Emmanuel Levi became the registered holder and owner of 450 shares of the capital stock, evidenced by certificates in the form just stated. Levi borrowed money from the bank upon his promissory notes, secured by various collaterals. On the first day of October, 1890, he applied for a further loan, which the bank agreed to make, provided the new loan was indorsed by Louis Levi, a son of Emmanuel. At that time, in a conversation between the president of the bank and Levi, it was understood that all the stock held by Levi in the bank should be considered as additional security for his entire loan. When this conversation took place, however, the certificates evidencing Levi's stock were in his possession, and no formal pledge or subsequent delivery of the certificates of stock to the bank took place.

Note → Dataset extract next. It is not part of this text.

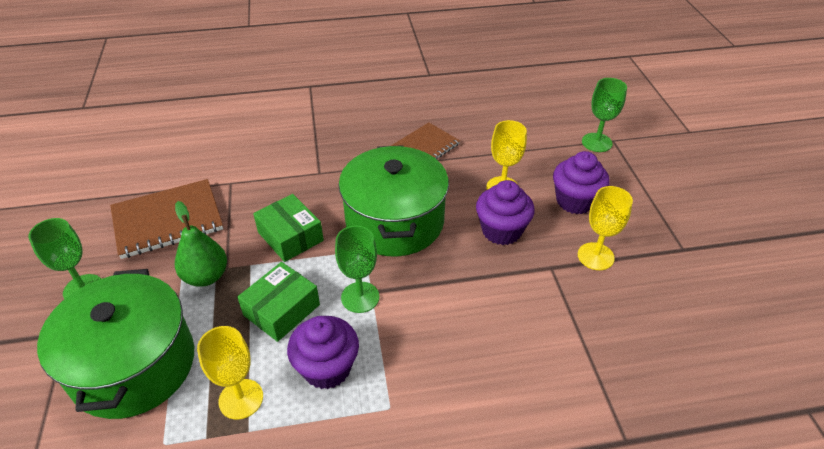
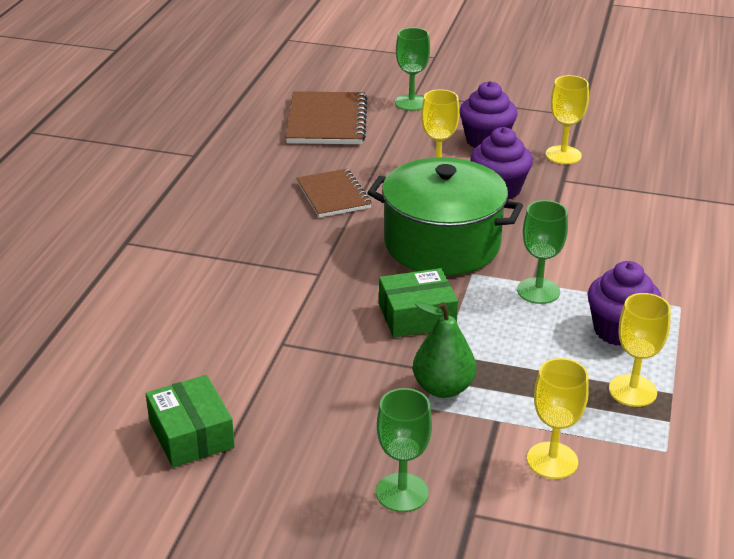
camera: 65 degrees left, 10 degrees down
(134, 365) = (552, 460): green pot -> yellow goblet
(167, 220) = (317, 405): brown notebook -> brown notebook (326, 121)
(282, 310) = (527, 343): green box -> green box (191, 434)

A few months after (on December 3, 1890), Emmanuel Levi borrowed $25,000 from the Buffalo German Insurance Company, hereafter spoken of as the insurance company, and secured this loan by pledging, delivering, and assigning to the insurance company his certificates of stock in the bank. The written contract of pledge gave the insurance company power, in default of payment of the loan at its maturity, to sell the stock at public or private sale after notice and apply the proceeds to the debt. On August 13, 1891, and on May 5, 1892, Levi borrowed additional sums from the insurance company and secured these loans by a pledge and assignment of his remaining stock in the bank. These contracts of pledge also contained a power of sale similar to that conferred by the first contract. In June, 1893, Emmanuel Levi died, and Louis and Rosa Levi were appointed and qualified as his executors. On the fifth of June, 1896, there was due to the insurance
company on the notes of Levi, secured by the pledge of his stock as above stated, the sum of $55,000 of principal, with certain unpaid interest. On that date, the insurance company served upon the executors of the estate of Levi a demand for the payment of the debt, accompanied with a notice that, if payment were not made the stock would be sold and the proceeds applied to the debt. Payment not having been made, after adequate notice, the attorneys for the bank, the attorneys of the executors of Levi, and one of the executors being present, the stock was sold at public auction, and was bought by the insurance company for the sum of $44,000, that being the highest bid offered. The insurance company thereupon presented to the bank the certificates of stock, the assignment thereof, and the evidence of the purchase at auction, and demanded a transfer to its name. This the bank refused on the ground of Levi's indebtedness to it. Subsequently the insurance company filed its bill, praying that the bank be decreed to transfer the stock and pay the dividends which had accrued thereon since the date of the demand to transfer. The bank, by its answer, set up the debt due by Levi to it, asserting that, under the provision of its articles of association and bylaws, as well as under the terms of the certificates of stock and the agreement with Levi, it had the right to apply the dividends on the stock, accrued since the purchase by the insurance company, to its debt, and, indeed, having a prior lien upon the stock for its debt, had the right to withhold the transfer of the stock until the debt due it by Levi or his estate was paid. There was a decree in the trial court in favor of the bank. The case was appealed by the insurance company to the Appellate Division of the Supreme Court, Fourth Department, in which court the judgment of the trial court was affirmed. 29 App.Div. 137. The insurance company prosecuted its appeal to the Court of Appeals of the State of New York, and in that court the judgments below were reversed and the case was remanded for further proceedings. 162 N.Y. 168. The cause was again tried and resulted in a decree in favor of the insurance
company in both the trial court and the appellate division of the supreme court, and these judgments were affirmed by the Court of Appeals on the authority of its previous opinion. It is to review such decree of affirmance that this writ of error is prosecuted.